Georgia Working on 2005 Season
Dave Van Halanger
Dave Van Halanger
Dawgpost.com
Posted Jan 21, 2005


ATHENS - Georgia football fans, being Southern football fans, already are looking forward to the start of the 2005 season.

But for their beloved Bulldogs, and three unheralded coaches, it has already begun.

"We started last Wednesday, and I said, 'This is the second day of the 2005 season football season,'" said Dave Van Halanger, Georgia's strength coach. "The first day was when we whipped Wisconsin. We started as champions of the Outback Bowl and we want to finish as champions of the Rose Bowl."

The Rose Bowl is where the 2005 national championship will be decided. It seems a long way away, but Georgia's strength coaches already have it in sight every day. Van Halanger hands out a different T-shirt for the team's offseason workouts every year. This year's reads: SEC Champions, National Champions, Family.

"That says a lot," Van Halanger said. "We have to shape our family down here, with leaders, with guys that will plug the gaps, with guys who will do the work it takes."

Van Halanger, already a Hall of Famer in his profession, has two full-time assistants, Keith Gray and Clay Walker. Both Gray and Walker were hired as part of Jim Donnan's staff and then retained by Van Halanger.

Gray is a former Virginia Tech linebacker who was a member of the school's most elite strength club - Super Iron Hokie. A four-year player, he never started, but he shaped himself into a contributor in the weight room, he said.

"I got on the field as a player and made the travel squad and all that because of the work I did in the strength program," he said. "I wasn't the best football player, but I worked my butt off, learned my football stuff and was somebody the coaches could depend on. I thought, since that's where I came from, that's where I'd like to be able to help others."

Gray worked as a graduate assistant at Southern Illinois and then as a graduate assistant at Auburn before joining Georgia's staff in 1999. He was promoted to assistant head strength coach in 2003.

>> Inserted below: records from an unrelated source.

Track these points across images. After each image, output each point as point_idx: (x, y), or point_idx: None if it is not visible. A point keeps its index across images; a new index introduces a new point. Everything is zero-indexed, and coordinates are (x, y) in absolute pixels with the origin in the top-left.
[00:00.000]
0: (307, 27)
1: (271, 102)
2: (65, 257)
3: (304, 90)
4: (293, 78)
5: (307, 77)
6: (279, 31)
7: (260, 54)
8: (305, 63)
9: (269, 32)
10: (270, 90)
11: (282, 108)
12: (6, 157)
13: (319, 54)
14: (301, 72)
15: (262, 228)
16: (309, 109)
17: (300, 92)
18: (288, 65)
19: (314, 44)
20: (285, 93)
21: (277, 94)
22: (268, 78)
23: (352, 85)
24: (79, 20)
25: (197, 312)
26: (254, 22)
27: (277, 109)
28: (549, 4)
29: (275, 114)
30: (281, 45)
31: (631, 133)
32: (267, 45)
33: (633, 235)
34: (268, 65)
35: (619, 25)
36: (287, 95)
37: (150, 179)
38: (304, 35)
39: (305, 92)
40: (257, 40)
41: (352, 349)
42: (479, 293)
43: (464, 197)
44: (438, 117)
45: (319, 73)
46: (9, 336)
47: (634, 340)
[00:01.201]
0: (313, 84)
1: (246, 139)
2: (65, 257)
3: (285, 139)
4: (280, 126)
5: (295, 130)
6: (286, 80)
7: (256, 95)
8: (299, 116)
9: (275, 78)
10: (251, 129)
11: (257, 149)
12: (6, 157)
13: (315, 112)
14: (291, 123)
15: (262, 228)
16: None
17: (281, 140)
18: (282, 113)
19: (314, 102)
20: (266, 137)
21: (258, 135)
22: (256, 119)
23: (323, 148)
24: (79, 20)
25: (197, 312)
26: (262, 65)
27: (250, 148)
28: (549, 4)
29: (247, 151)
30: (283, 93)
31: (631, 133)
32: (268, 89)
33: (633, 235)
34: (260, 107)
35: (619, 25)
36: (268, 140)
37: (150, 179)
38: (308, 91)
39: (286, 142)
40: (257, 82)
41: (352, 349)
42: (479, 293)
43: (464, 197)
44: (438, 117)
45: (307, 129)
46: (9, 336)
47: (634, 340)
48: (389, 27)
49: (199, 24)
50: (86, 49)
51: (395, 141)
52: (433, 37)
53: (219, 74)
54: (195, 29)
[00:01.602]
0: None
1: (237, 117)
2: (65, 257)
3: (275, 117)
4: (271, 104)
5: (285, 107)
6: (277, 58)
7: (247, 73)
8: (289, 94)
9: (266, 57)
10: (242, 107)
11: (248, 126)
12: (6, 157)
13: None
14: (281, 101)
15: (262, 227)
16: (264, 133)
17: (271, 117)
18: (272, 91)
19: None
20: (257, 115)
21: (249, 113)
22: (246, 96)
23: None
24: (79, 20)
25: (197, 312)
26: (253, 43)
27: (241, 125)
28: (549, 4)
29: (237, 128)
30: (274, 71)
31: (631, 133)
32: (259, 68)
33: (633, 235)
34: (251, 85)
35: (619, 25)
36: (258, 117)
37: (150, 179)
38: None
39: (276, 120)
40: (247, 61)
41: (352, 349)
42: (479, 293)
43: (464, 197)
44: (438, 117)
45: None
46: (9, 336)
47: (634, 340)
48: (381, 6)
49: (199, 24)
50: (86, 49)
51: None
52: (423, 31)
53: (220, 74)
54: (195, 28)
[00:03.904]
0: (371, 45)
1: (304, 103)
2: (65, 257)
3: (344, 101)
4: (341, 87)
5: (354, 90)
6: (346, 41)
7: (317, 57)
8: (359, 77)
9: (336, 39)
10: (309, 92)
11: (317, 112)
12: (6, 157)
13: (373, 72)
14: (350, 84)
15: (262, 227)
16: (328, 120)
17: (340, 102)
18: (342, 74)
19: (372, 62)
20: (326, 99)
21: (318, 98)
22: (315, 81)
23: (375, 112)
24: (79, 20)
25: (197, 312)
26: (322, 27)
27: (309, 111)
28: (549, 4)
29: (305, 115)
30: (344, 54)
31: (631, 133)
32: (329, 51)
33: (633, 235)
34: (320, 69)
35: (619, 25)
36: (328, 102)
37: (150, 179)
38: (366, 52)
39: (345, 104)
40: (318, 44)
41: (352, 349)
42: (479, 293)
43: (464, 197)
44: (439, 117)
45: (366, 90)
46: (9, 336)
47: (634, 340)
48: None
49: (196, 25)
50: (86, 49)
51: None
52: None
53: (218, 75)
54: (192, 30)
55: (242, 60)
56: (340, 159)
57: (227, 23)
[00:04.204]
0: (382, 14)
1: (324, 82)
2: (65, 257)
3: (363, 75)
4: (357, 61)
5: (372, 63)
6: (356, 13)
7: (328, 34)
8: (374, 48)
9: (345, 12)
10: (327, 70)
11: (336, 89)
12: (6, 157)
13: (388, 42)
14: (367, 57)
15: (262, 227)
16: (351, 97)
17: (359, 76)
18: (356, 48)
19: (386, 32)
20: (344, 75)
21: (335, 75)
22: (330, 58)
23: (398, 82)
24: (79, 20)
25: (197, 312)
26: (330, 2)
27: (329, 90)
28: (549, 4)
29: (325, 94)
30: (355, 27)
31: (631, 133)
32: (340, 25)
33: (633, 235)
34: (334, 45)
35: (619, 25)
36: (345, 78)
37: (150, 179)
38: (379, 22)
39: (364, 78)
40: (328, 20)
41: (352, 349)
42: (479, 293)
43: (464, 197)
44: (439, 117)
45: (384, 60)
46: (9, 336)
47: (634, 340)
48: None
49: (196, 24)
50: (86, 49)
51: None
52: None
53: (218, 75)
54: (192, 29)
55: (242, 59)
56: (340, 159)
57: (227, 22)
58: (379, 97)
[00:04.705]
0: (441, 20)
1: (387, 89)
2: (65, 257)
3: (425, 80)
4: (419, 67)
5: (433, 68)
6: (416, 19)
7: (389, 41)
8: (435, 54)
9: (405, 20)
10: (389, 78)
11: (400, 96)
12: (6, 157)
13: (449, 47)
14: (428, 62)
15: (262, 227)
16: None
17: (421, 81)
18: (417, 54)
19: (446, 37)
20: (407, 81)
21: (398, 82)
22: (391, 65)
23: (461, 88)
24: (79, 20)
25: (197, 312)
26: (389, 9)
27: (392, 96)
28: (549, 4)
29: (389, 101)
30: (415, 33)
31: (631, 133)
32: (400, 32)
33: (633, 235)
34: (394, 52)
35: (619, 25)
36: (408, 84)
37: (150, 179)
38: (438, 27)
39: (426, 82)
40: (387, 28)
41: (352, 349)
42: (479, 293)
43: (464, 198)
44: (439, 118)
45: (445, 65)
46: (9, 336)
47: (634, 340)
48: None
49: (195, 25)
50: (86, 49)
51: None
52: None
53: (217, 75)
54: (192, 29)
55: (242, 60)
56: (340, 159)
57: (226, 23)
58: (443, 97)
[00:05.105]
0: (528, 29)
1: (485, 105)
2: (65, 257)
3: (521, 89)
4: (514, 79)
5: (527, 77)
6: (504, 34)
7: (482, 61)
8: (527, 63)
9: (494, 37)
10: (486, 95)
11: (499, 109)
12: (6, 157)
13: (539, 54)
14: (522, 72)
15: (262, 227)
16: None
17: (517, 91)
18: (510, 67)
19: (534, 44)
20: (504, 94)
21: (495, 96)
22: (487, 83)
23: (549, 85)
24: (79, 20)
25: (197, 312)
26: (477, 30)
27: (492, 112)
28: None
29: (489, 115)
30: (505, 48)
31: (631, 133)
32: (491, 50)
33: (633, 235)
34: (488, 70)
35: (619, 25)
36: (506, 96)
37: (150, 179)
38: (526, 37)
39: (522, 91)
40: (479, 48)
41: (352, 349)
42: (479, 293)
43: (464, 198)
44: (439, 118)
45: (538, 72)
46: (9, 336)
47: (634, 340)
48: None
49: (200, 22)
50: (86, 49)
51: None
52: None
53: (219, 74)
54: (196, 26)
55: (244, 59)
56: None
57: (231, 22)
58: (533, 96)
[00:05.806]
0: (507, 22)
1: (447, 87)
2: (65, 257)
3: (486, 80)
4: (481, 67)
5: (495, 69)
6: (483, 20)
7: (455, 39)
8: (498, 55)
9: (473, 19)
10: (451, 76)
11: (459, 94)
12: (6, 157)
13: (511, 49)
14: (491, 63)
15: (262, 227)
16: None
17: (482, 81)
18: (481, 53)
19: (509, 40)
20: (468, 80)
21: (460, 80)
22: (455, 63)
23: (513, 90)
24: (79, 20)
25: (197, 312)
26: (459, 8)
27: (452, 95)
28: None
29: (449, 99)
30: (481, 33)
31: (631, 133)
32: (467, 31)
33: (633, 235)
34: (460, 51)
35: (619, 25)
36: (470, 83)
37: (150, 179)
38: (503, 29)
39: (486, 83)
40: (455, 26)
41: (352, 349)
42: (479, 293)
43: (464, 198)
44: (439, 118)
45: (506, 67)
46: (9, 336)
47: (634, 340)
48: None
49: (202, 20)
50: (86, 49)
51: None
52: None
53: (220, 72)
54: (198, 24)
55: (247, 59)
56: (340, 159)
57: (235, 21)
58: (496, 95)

Walker, an Abbeville native, was a three-year letterman at Wilcox County High School in football and baseball. He came to Athens to play football in 1999 but a car accident resulted in a cracked vertebrae and the end of his football career.

"I never had thought about coaching," he said. "It never had crossed my mind, but I don't think I could have made a better choice for my life, I really don't. I've learned a lot. I love my work."

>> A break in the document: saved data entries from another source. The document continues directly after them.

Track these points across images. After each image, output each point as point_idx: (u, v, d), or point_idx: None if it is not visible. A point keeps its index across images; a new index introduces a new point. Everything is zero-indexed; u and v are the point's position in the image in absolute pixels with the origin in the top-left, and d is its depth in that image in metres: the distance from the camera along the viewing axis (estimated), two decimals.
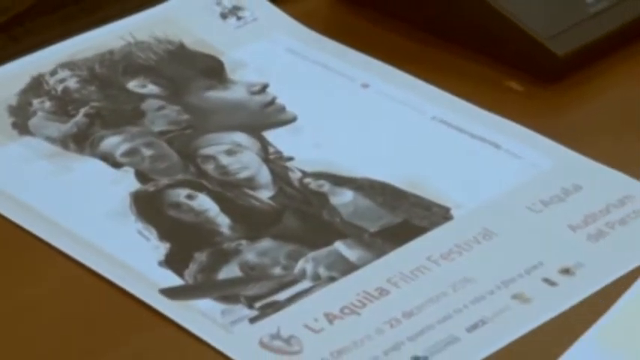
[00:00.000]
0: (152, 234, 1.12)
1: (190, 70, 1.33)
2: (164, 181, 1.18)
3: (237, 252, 1.10)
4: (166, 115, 1.26)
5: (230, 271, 1.08)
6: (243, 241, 1.11)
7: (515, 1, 1.33)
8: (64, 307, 1.07)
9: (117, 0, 1.42)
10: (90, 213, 1.15)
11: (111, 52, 1.35)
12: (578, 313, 1.05)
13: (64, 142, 1.22)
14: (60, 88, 1.29)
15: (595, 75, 1.34)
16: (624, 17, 1.36)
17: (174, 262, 1.09)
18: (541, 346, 1.02)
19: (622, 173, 1.19)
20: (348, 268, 1.08)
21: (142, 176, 1.18)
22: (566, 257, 1.09)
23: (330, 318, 1.03)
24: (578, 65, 1.32)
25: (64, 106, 1.26)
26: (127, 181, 1.18)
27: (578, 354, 1.01)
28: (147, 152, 1.21)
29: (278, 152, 1.21)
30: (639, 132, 1.29)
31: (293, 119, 1.26)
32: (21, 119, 1.25)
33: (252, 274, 1.07)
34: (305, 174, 1.19)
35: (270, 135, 1.24)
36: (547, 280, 1.07)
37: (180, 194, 1.16)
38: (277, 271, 1.08)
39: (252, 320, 1.02)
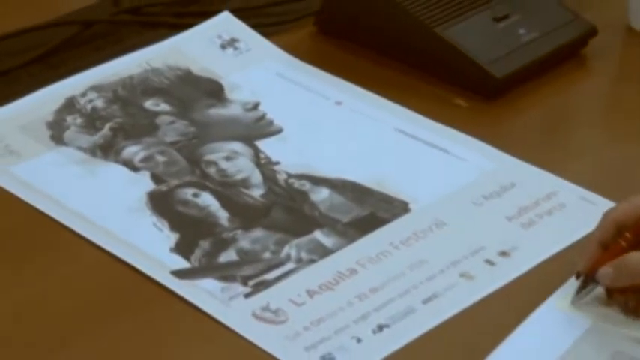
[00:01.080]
0: (164, 226, 1.12)
1: (196, 91, 1.33)
2: (174, 182, 1.18)
3: (234, 240, 1.10)
4: (176, 129, 1.26)
5: (228, 255, 1.09)
6: (239, 231, 1.12)
7: (462, 34, 1.35)
8: (91, 283, 1.07)
9: (136, 34, 1.42)
10: (113, 209, 1.15)
11: (131, 77, 1.33)
12: (512, 291, 1.05)
13: (92, 151, 1.23)
14: (89, 107, 1.29)
15: (527, 92, 1.35)
16: (550, 46, 1.37)
17: (182, 248, 1.09)
18: (489, 316, 1.02)
19: (548, 173, 1.20)
20: (324, 252, 1.09)
21: (156, 178, 1.19)
22: (504, 242, 1.10)
23: (310, 293, 1.03)
24: (513, 85, 1.34)
25: (92, 121, 1.27)
26: (143, 183, 1.18)
27: (541, 317, 1.02)
28: (160, 159, 1.22)
29: (267, 158, 1.23)
30: (562, 139, 1.30)
31: (280, 131, 1.27)
32: (57, 132, 1.25)
33: (246, 257, 1.08)
34: (289, 175, 1.19)
35: (260, 144, 1.25)
36: (488, 261, 1.08)
37: (188, 193, 1.17)
38: (267, 255, 1.08)
39: (247, 296, 1.03)
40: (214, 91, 1.33)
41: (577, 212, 1.14)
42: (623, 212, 1.03)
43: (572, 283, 1.04)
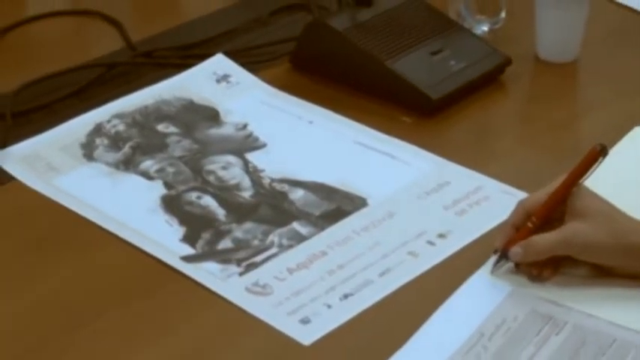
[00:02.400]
0: (174, 222, 1.13)
1: (197, 116, 1.32)
2: (182, 187, 1.19)
3: (229, 231, 1.12)
4: (182, 146, 1.26)
5: (225, 243, 1.10)
6: (233, 224, 1.13)
7: (406, 65, 1.34)
8: (118, 268, 1.08)
9: (149, 73, 1.41)
10: (133, 210, 1.16)
11: (146, 107, 1.33)
12: (448, 266, 1.07)
13: (116, 165, 1.23)
14: (113, 131, 1.29)
15: (458, 110, 1.34)
16: (474, 73, 1.37)
17: (189, 239, 1.10)
18: (430, 286, 1.03)
19: (476, 172, 1.20)
20: (301, 239, 1.11)
21: (167, 185, 1.19)
22: (442, 227, 1.12)
23: (290, 271, 1.06)
24: (447, 104, 1.33)
25: (116, 142, 1.27)
26: (157, 189, 1.19)
27: (472, 285, 1.03)
28: (170, 169, 1.22)
29: (255, 167, 1.23)
30: (486, 146, 1.30)
31: (264, 145, 1.27)
32: (88, 151, 1.25)
33: (240, 245, 1.10)
34: (272, 180, 1.20)
35: (249, 156, 1.25)
36: (429, 242, 1.10)
37: (192, 196, 1.18)
38: (255, 242, 1.10)
39: (240, 274, 1.05)
40: (212, 116, 1.33)
41: (499, 202, 1.14)
42: (531, 200, 1.05)
43: (493, 265, 1.05)
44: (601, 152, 1.03)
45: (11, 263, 1.09)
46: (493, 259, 1.05)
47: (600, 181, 1.06)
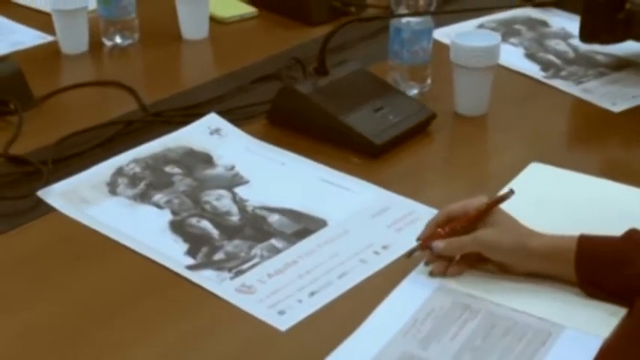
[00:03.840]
0: (179, 240, 1.14)
1: (196, 160, 1.32)
2: (185, 214, 1.19)
3: (222, 246, 1.12)
4: (185, 183, 1.26)
5: (219, 255, 1.11)
6: (225, 241, 1.13)
7: (355, 119, 1.34)
8: (134, 275, 1.09)
9: (158, 128, 1.39)
10: (148, 231, 1.16)
11: (156, 154, 1.33)
12: (394, 268, 1.08)
13: (134, 198, 1.23)
14: (131, 172, 1.29)
15: (396, 153, 1.34)
16: (408, 125, 1.37)
17: (191, 252, 1.11)
18: (376, 285, 1.04)
19: (410, 199, 1.21)
20: (277, 251, 1.12)
21: (173, 213, 1.20)
22: (384, 241, 1.13)
23: (269, 275, 1.07)
24: (387, 149, 1.33)
25: (133, 181, 1.27)
26: (166, 216, 1.19)
27: (407, 283, 1.04)
28: (176, 201, 1.23)
29: (241, 198, 1.23)
30: (417, 181, 1.30)
31: (248, 182, 1.27)
32: (112, 188, 1.25)
33: (230, 256, 1.11)
34: (254, 207, 1.21)
35: (236, 190, 1.25)
36: (375, 252, 1.11)
37: (193, 220, 1.18)
38: (242, 254, 1.11)
39: (231, 279, 1.06)
40: (207, 160, 1.32)
41: (422, 222, 1.11)
42: (454, 207, 1.05)
43: (424, 265, 1.06)
44: (511, 193, 1.05)
45: (53, 274, 1.09)
46: (421, 264, 1.06)
47: (505, 203, 1.07)
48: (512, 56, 1.61)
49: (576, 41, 1.58)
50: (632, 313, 0.88)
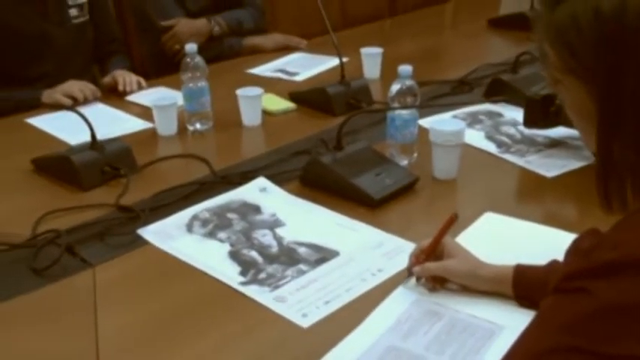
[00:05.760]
0: (235, 264, 1.15)
1: (248, 209, 1.32)
2: (239, 246, 1.20)
3: (264, 269, 1.14)
4: (240, 225, 1.27)
5: (262, 275, 1.12)
6: (267, 265, 1.15)
7: (361, 181, 1.34)
8: (204, 291, 1.09)
9: (223, 188, 1.39)
10: (213, 258, 1.17)
11: (221, 205, 1.32)
12: (385, 284, 1.08)
13: (205, 235, 1.25)
14: (203, 217, 1.28)
15: (390, 205, 1.32)
16: (397, 186, 1.35)
17: (243, 273, 1.13)
18: (371, 298, 1.05)
19: (398, 237, 1.21)
20: (303, 273, 1.13)
21: (232, 245, 1.21)
22: (379, 266, 1.14)
23: (297, 290, 1.09)
24: (383, 202, 1.32)
25: (204, 223, 1.28)
26: (226, 247, 1.20)
27: (392, 297, 1.04)
28: (233, 237, 1.23)
29: (279, 235, 1.24)
30: (404, 225, 1.28)
31: (284, 224, 1.28)
32: (189, 228, 1.26)
33: (270, 276, 1.12)
34: (288, 242, 1.21)
35: (276, 230, 1.26)
36: (372, 274, 1.12)
37: (245, 251, 1.19)
38: (278, 275, 1.12)
39: (270, 292, 1.08)
40: (256, 209, 1.32)
41: (408, 254, 1.11)
42: (424, 243, 1.06)
43: (404, 281, 1.07)
44: (455, 217, 1.06)
45: (148, 286, 1.12)
46: (406, 280, 1.07)
47: (464, 240, 1.10)
48: (476, 137, 1.61)
49: (521, 127, 1.58)
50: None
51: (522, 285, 0.98)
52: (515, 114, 1.69)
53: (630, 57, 0.59)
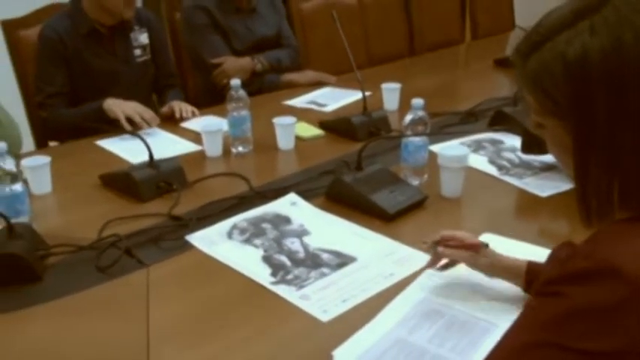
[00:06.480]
0: (267, 267, 1.16)
1: (280, 220, 1.32)
2: (271, 252, 1.21)
3: (292, 271, 1.15)
4: (273, 233, 1.27)
5: (290, 276, 1.13)
6: (294, 268, 1.15)
7: (379, 197, 1.34)
8: (239, 288, 1.11)
9: (260, 201, 1.39)
10: (249, 261, 1.18)
11: (257, 216, 1.31)
12: (395, 287, 1.08)
13: (242, 242, 1.25)
14: (241, 226, 1.30)
15: (402, 219, 1.31)
16: (408, 202, 1.35)
17: (273, 274, 1.14)
18: (382, 298, 1.05)
19: (407, 246, 1.21)
20: (324, 275, 1.13)
21: (265, 251, 1.21)
22: (391, 270, 1.14)
23: (319, 290, 1.09)
24: (397, 216, 1.32)
25: (242, 231, 1.29)
26: (260, 253, 1.21)
27: (402, 296, 1.04)
28: (266, 244, 1.24)
29: (306, 243, 1.24)
30: (415, 235, 1.24)
31: (310, 233, 1.28)
32: (229, 235, 1.27)
33: (297, 277, 1.13)
34: (314, 249, 1.22)
35: (304, 238, 1.26)
36: (384, 277, 1.12)
37: (276, 256, 1.20)
38: (304, 276, 1.13)
39: (297, 290, 1.09)
40: (287, 220, 1.32)
41: (417, 259, 1.15)
42: (445, 232, 1.05)
43: (414, 282, 1.05)
44: (486, 245, 1.04)
45: (194, 283, 1.13)
46: (411, 285, 1.07)
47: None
48: (480, 162, 1.60)
49: (520, 153, 1.58)
50: None
51: (531, 276, 0.97)
52: (514, 141, 1.67)
53: (595, 92, 0.61)
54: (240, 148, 1.75)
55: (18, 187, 1.29)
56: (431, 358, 0.90)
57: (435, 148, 1.57)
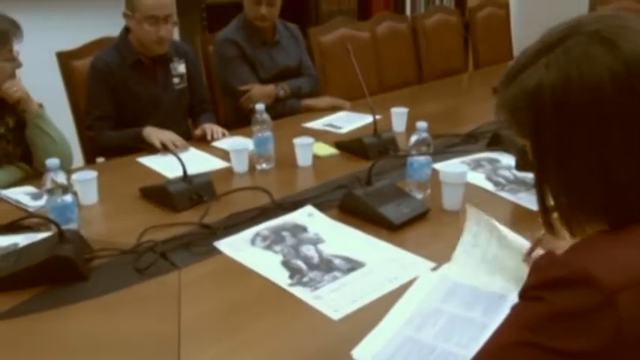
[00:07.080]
0: (285, 270, 1.16)
1: (298, 229, 1.32)
2: (289, 257, 1.21)
3: (307, 274, 1.14)
4: (291, 241, 1.27)
5: (306, 279, 1.13)
6: (310, 272, 1.15)
7: (386, 210, 1.33)
8: (261, 288, 1.10)
9: (281, 212, 1.37)
10: (269, 266, 1.17)
11: (277, 225, 1.32)
12: (399, 289, 1.07)
13: (264, 248, 1.25)
14: (263, 234, 1.30)
15: (407, 228, 1.32)
16: (413, 214, 1.34)
17: (291, 277, 1.14)
18: (388, 297, 1.05)
19: (411, 253, 1.20)
20: (336, 279, 1.13)
21: (284, 256, 1.21)
22: (396, 274, 1.14)
23: (331, 291, 1.09)
24: (402, 226, 1.30)
25: (264, 239, 1.28)
26: (279, 258, 1.21)
27: (409, 297, 1.03)
28: (285, 250, 1.24)
29: (320, 250, 1.24)
30: (418, 242, 1.25)
31: (325, 241, 1.28)
32: (252, 242, 1.27)
33: (312, 280, 1.12)
34: (327, 255, 1.21)
35: (318, 245, 1.26)
36: (390, 280, 1.11)
37: (293, 261, 1.19)
38: (318, 279, 1.13)
39: (311, 292, 1.08)
40: (303, 229, 1.32)
41: (419, 265, 1.15)
42: (542, 237, 1.03)
43: (414, 284, 1.05)
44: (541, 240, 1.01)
45: (222, 284, 1.12)
46: (413, 287, 1.06)
47: (460, 255, 1.09)
48: (477, 178, 1.59)
49: (514, 170, 1.57)
50: None
51: None
52: (509, 160, 1.67)
53: (548, 121, 0.63)
54: (264, 165, 1.76)
55: (68, 198, 1.32)
56: (440, 352, 0.90)
57: (438, 165, 1.56)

After his injury, Walker worked as a student assistant as a position coach and a strength coach. After turning down a spot as a graduate assistant at Wake Forest, he was hired part-time by Van Halanger in 2001. He was promoted to a full-time position in 2003.

Georgia's three strength coaches spend about twice the time with the players as head coach Mark Richt and the rest of the Bulldogs' on-field assistants. The NCAA limits the time on-field coaches can spend with the players, particularly in the offseason, but the strength coaches will be with the players two hours a day, four days a week for the next seven months, Gray estimated.

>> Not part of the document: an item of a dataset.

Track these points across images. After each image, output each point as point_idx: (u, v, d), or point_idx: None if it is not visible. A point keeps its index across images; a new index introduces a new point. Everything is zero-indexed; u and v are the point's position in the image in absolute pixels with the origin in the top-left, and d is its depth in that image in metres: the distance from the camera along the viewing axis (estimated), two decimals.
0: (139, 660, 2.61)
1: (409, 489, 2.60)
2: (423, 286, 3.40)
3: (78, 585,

That doesn't include the time Gray and Walker spend working with former Bulldogs who are in the NFL, players who need to meet specific weight goals or supervising the team's year-round 5:45 a.m. discipline running.

"I think trust is built the more time you spend together, it's like your own children, the more time you spend in an enriching environment, the more trust is built," Van Halanger said. "There's a lot of trust down there."

Georgia has two more weeks of lifting and running before it gets to its famed mat drills. That will take up the month that leads into spring practice. After spring ball, it's back to the weight room for summer conditioning.

"So much of what we do isn't just how much they can lift," Gray said. "If a guy can bench press 450 or 460 pounds it really doesn't matter. Ten pounds one way or the other isn't a huge deal. We're not in here to make them weight lifters. We could get all of them to squat 600 pounds and bench 400 pounds, but it doesn't mean that they're going to be football players.

"What we try to do is let them use this part of our program to get them better physically conditioned and mentally conditioned so that when they go to practice, they can practice their skills as a football player better and longer."

They'll do that in relative anonymity for the next right up until Sept. 3, when everybody else's season begins with a game against Boise State in Sanford Stadium.

"I don't care how good the position coach is, if we don't do what we're supposed to do, they're not going to perform on Saturdays," Walker said. "I honestly believe if we don't do our job, then the rest does not matter."